Review of the book from Publisher’s Weekly:
This book may mark the beginning of a new front in the science wars. Nisbett, an eminent psychologist and co-author of a seminal Psychological Review paper on how people talk about their decision making, reports on some of his latest work in cultural psychology. He contends that “[h]uman cognition is not everywhere the same”-that those brought up in Western and East Asian cultures think differently from one another in scientifically measurable ways.

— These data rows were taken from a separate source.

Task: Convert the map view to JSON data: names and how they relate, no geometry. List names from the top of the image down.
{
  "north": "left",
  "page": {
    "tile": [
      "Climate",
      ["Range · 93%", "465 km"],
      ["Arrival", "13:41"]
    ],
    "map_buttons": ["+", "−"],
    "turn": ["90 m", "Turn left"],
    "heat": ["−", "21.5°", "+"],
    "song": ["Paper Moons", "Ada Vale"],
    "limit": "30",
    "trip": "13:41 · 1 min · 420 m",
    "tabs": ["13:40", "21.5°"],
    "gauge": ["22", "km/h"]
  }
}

Such a contention pits his work squarely against evolutionary psychology (as articulated by Steven Pinker and others) and cognitive science, which assume all appreciable human characteristics are “hard wired.” Initial chapters lay out the traditional differences between Aristotle and Confucius, and the social practices that produced (and have grown out of) these differing “homeostatic approaches” to the world: Westerners tend to inculcate individualism and choice (40 breakfast cereals at the supermarket), while East Asians are oriented toward group relations and obligations (”the tall poppy is cut down” remains a popular Chinese aphorism). Next, Nisbett presents his actual experiments and data, many of which measure reaction times in recalling previously shown objects. They seem to show East Asians (a term Nisbett uses as a catch-all for Chinese, Koreans, Japanese and others) measurably more holistic in their perceptions (taking in whole scenes rather than a few stand-out objects). Westerners, or those brought up in Northern European and Anglo-Saxon-descended cultures, have a “tunnel-vision perceptual style” that focuses much more on identifying what’s prominent in certain scenes and remembering it. Writing dispassionately yet with engagement, Nisbett explains the differences as “an inevitable consequence of using different tools to understand the world.” If his explanation turns out to be generally accepted, it means a big victory for memes in their struggle with genes.